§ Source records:
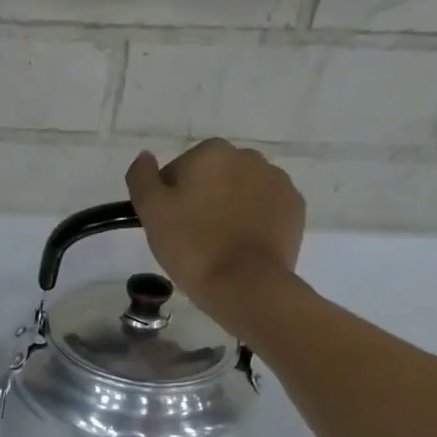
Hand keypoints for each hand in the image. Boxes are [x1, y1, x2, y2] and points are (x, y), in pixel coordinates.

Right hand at [125, 140, 305, 330]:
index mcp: (210, 153)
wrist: (244, 284)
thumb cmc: (191, 246)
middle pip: (212, 178)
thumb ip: (142, 178)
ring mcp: (277, 180)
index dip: (168, 200)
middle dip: (201, 200)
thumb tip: (145, 156)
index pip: (177, 172)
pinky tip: (241, 246)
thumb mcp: (151, 212)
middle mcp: (248, 156)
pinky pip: (264, 208)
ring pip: (240, 191)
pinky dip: (252, 221)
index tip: (168, 226)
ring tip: (218, 244)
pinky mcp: (294, 207)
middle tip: (190, 238)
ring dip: (228, 209)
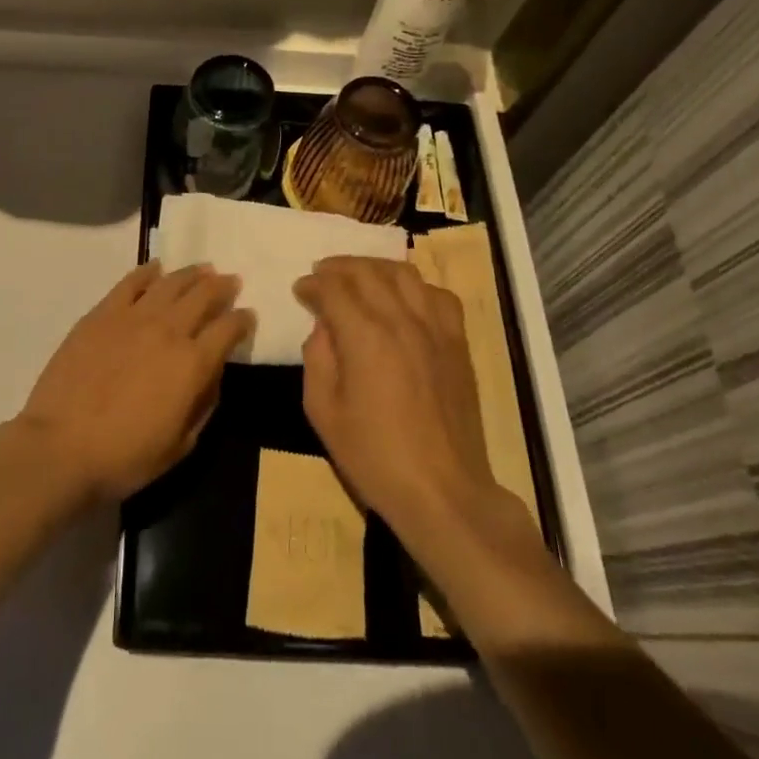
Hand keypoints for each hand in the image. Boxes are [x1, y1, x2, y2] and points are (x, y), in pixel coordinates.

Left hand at [13, 263, 252, 504]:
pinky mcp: (102, 313)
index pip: (228, 329)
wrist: (61, 446)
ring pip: (171, 282)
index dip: (242, 320)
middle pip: (203, 295)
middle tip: (230, 281)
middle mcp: (169, 330)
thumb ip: (203, 404)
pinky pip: (131, 282)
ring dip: (192, 273)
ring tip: (203, 269)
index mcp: (193, 364)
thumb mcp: (180, 445)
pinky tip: (156, 268)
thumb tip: (212, 374)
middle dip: (222, 286)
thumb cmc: (124, 457)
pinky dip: (148, 272)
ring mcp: (133, 316)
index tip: (248, 316)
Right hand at [295, 257, 499, 542]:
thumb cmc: (375, 457)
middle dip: (339, 267)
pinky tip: (404, 298)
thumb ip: (317, 358)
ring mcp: (435, 328)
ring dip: (375, 267)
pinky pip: (438, 294)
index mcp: (365, 336)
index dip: (312, 284)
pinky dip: (415, 286)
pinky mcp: (458, 342)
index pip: (333, 288)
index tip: (300, 290)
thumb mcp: (323, 412)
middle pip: (367, 271)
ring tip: (359, 276)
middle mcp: (401, 320)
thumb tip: (324, 327)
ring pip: (404, 273)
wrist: (443, 491)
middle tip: (322, 275)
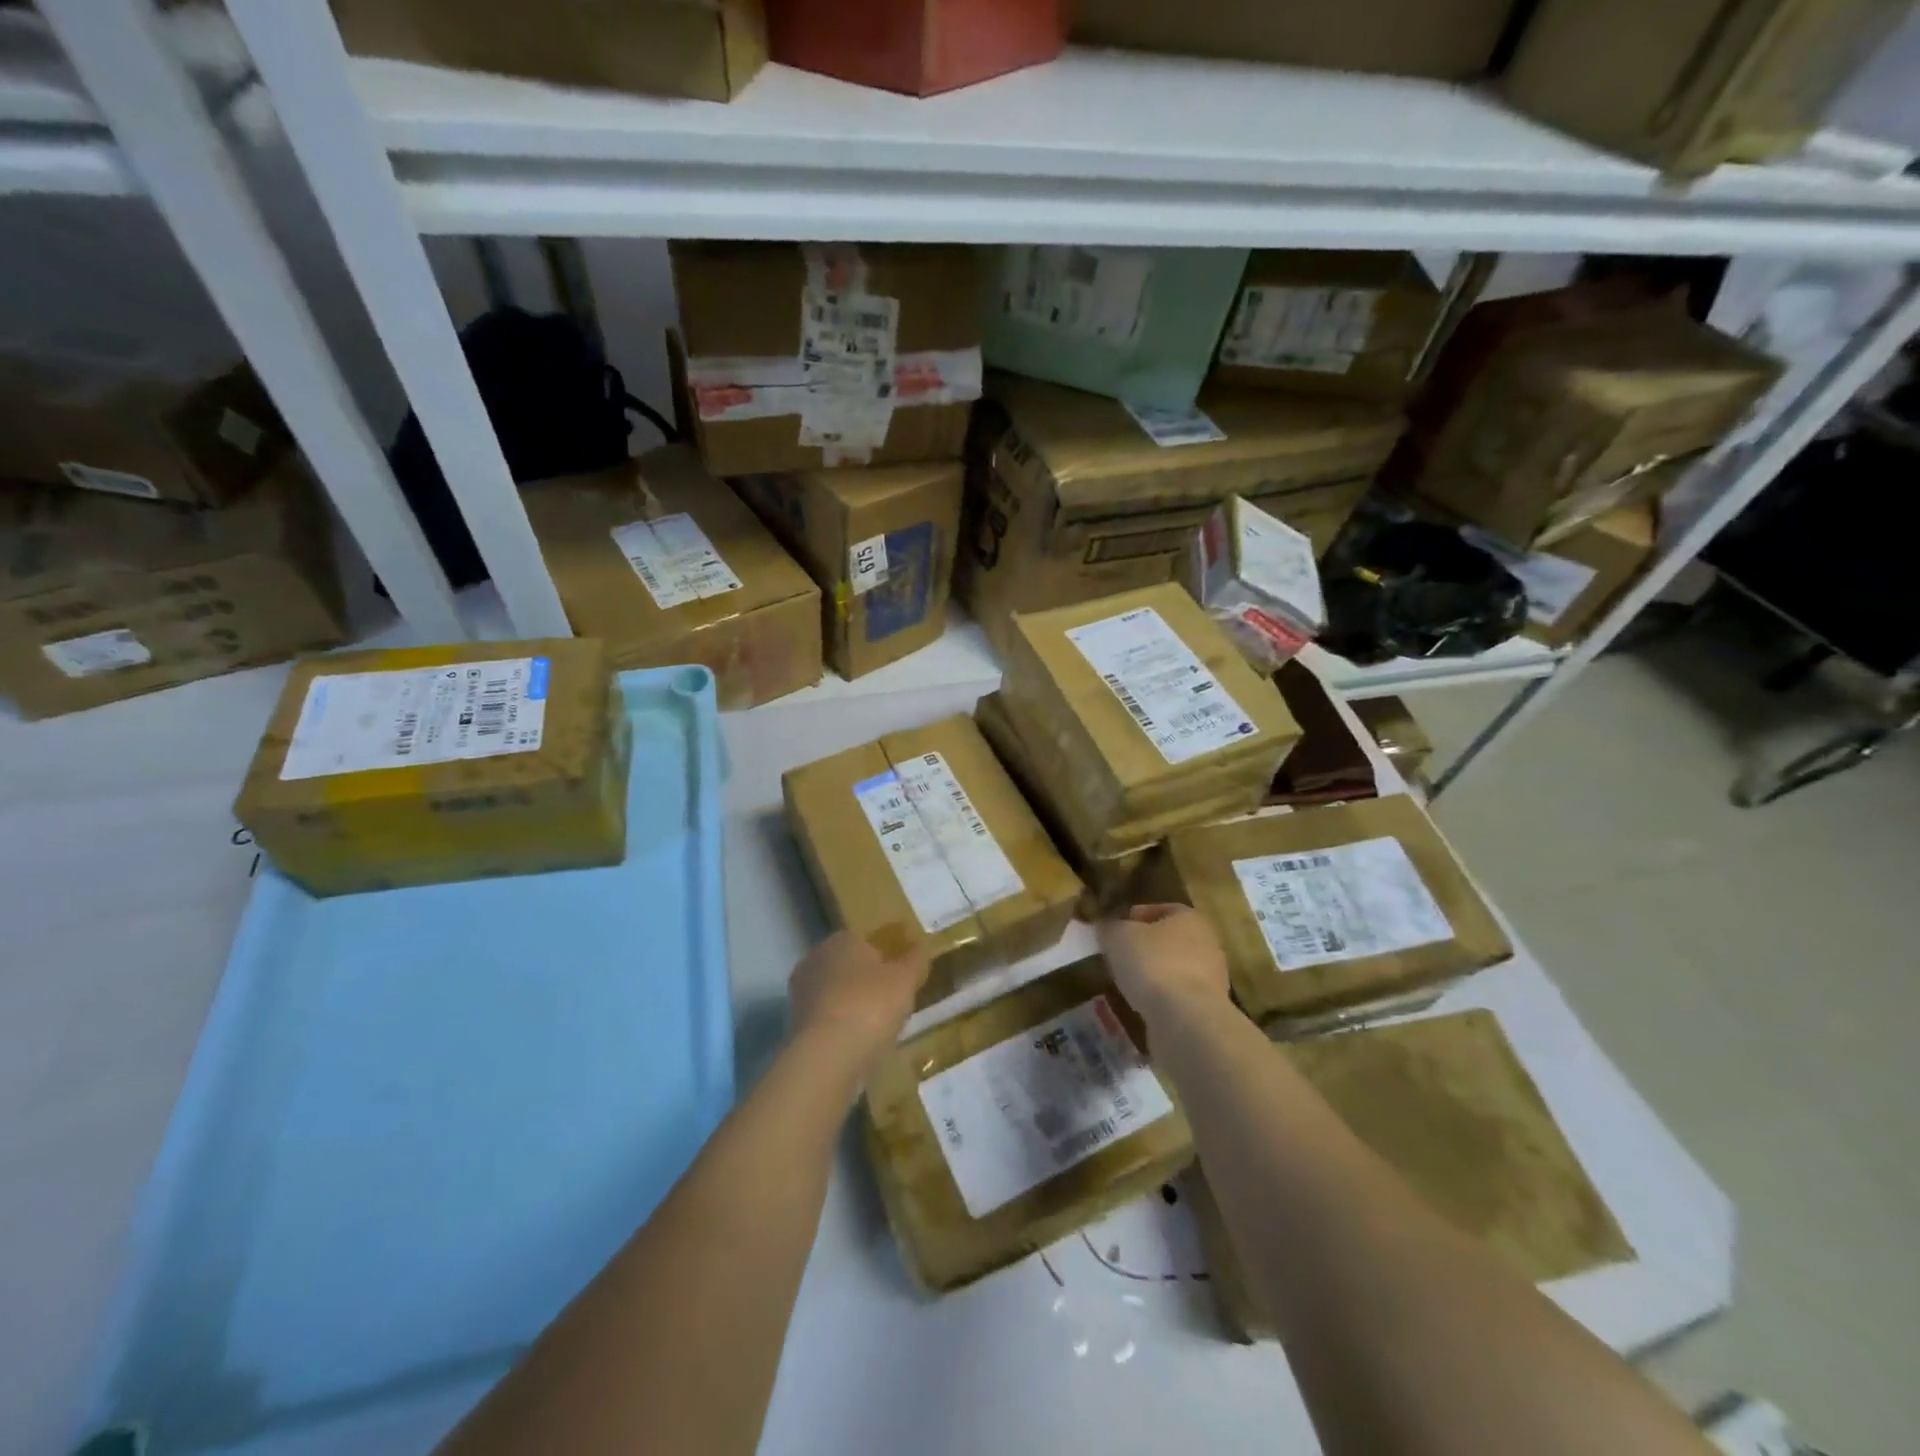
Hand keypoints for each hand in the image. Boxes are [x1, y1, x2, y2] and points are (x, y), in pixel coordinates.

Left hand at [788, 926, 929, 1071]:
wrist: (827, 1056)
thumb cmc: (870, 1005)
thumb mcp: (905, 980)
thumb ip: (915, 959)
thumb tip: (920, 944)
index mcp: (841, 940)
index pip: (864, 941)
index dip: (884, 959)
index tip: (899, 980)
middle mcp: (815, 959)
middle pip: (847, 968)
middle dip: (865, 983)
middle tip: (890, 1004)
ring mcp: (801, 993)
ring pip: (835, 995)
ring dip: (852, 1008)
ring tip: (876, 1030)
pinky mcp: (794, 1024)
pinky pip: (826, 1021)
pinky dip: (840, 1030)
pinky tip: (856, 1046)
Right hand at [1097, 904, 1231, 1026]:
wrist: (1186, 1020)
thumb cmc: (1152, 964)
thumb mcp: (1117, 936)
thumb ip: (1108, 925)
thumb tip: (1104, 923)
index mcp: (1189, 918)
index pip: (1158, 909)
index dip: (1132, 916)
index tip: (1112, 930)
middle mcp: (1206, 944)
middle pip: (1167, 940)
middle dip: (1142, 947)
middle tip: (1116, 956)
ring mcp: (1210, 979)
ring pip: (1172, 969)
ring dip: (1151, 975)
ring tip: (1124, 983)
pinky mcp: (1205, 1009)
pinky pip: (1176, 996)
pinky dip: (1159, 999)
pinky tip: (1140, 1005)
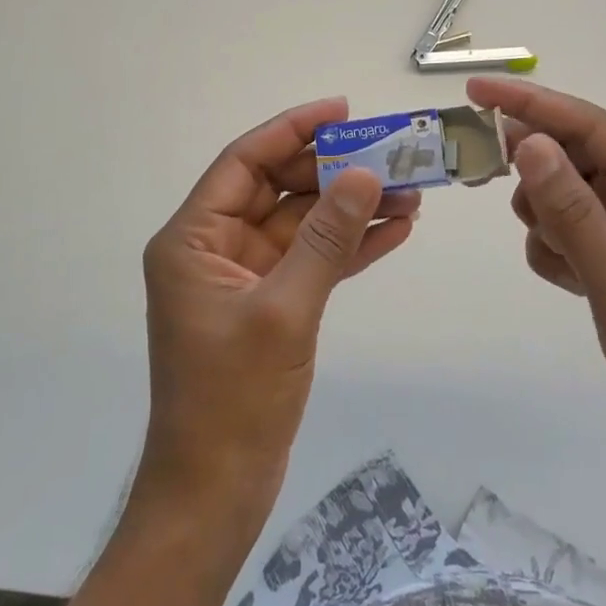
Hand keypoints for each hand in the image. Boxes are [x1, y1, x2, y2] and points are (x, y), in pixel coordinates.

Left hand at [136, 98, 419, 525]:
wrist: (216, 494)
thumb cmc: (232, 401)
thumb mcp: (283, 311)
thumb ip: (325, 240)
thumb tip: (365, 176)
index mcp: (194, 239)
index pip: (244, 163)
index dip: (292, 130)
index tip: (342, 110)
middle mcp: (216, 248)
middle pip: (278, 189)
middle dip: (334, 172)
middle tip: (391, 154)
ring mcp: (246, 277)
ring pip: (303, 225)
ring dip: (351, 209)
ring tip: (411, 192)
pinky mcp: (272, 305)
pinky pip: (313, 261)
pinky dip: (350, 247)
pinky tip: (395, 231)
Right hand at [467, 75, 605, 482]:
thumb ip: (573, 212)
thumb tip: (529, 144)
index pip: (591, 128)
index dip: (533, 104)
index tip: (478, 89)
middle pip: (573, 155)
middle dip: (533, 167)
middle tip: (484, 170)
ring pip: (561, 192)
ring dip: (545, 218)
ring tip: (564, 261)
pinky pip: (563, 230)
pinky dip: (553, 250)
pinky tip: (571, 284)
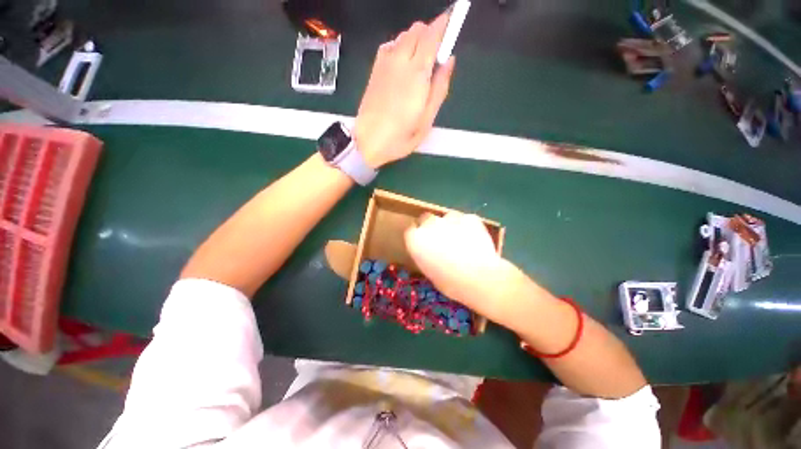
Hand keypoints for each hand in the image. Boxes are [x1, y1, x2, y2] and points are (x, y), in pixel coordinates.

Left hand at [355, 13, 455, 168]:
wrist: (368, 142)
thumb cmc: (400, 137)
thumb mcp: (427, 120)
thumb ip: (440, 88)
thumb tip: (449, 61)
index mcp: (417, 74)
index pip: (432, 35)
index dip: (444, 24)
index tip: (452, 21)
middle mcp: (400, 61)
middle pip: (417, 29)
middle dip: (430, 33)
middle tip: (435, 55)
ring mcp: (384, 64)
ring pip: (403, 35)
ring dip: (415, 40)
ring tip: (419, 63)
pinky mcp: (374, 70)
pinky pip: (390, 45)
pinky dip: (400, 46)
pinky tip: (402, 65)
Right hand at [405, 212, 510, 320]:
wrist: (479, 278)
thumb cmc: (450, 282)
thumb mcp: (429, 271)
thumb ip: (426, 255)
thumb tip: (432, 252)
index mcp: (415, 239)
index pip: (411, 230)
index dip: (418, 236)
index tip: (425, 243)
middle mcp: (429, 224)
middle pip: (426, 218)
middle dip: (431, 226)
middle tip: (441, 239)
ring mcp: (450, 218)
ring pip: (447, 217)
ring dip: (450, 225)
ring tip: (461, 239)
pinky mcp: (470, 218)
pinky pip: (466, 220)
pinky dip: (468, 227)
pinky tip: (475, 239)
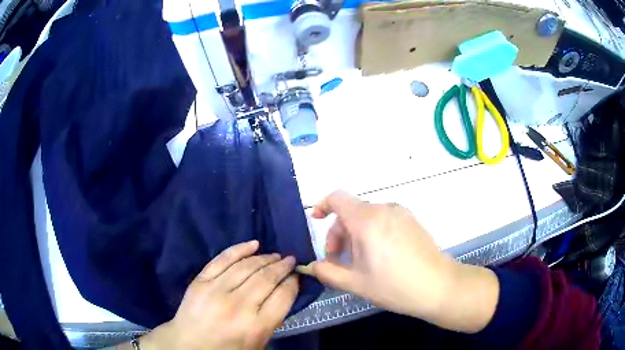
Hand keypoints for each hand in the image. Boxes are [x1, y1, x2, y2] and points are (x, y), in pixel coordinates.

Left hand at [139, 241, 297, 349]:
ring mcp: (216, 291)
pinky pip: (223, 259)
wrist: (189, 344)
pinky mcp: (201, 281)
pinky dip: (239, 249)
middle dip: (282, 267)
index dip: (292, 283)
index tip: (296, 276)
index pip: (283, 297)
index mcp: (256, 326)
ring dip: (265, 258)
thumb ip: (272, 319)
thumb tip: (284, 291)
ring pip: (246, 266)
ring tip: (275, 255)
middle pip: (266, 279)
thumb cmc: (227, 348)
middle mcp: (238, 306)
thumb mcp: (258, 342)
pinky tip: (253, 244)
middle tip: (290, 260)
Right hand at [298, 191, 499, 332]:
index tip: (316, 221)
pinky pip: (384, 220)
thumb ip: (328, 272)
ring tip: (359, 261)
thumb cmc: (395, 286)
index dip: (322, 205)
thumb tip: (313, 266)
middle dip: (339, 233)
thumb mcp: (355, 283)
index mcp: (368, 220)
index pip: (337, 198)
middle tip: (339, 260)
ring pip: (368, 217)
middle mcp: (385, 209)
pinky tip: (379, 257)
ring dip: (355, 234)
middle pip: (351, 211)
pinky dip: (372, 232)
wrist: (439, 286)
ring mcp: (401, 213)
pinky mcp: (412, 221)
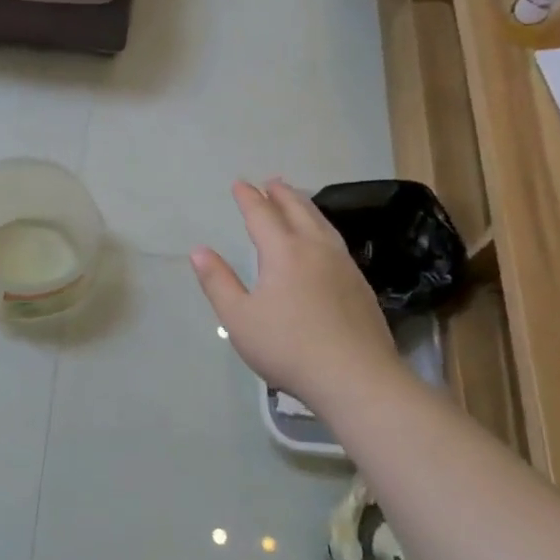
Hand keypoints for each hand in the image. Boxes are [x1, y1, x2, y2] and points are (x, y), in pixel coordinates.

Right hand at [190, 179, 403, 406]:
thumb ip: (218, 282)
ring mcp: (343, 265)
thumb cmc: (288, 347)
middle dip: (281, 194)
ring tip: (298, 200)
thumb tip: (199, 250)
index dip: (248, 198)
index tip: (239, 183)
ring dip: (306, 206)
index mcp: (284, 252)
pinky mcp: (360, 285)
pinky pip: (336, 241)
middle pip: (298, 211)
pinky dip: (323, 228)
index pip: (262, 215)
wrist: (356, 377)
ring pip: (322, 224)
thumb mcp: (239, 318)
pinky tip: (323, 241)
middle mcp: (316, 249)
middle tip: (271, 181)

§ Assignment: Return every line holding the word "Right" from the records.

§ Answer space:
Right hand at [125, 140, 305, 330]:
Right hand at [295, 257, 499, 542]:
Right hand at [1097, 904, 1231, 1026]:
Right hand at [467, 75, 605, 482]:
Right hand at [405, 212, 510, 320]:
Right hand at [298, 191, 499, 332]:
Right hand at [190, 179, 403, 406]:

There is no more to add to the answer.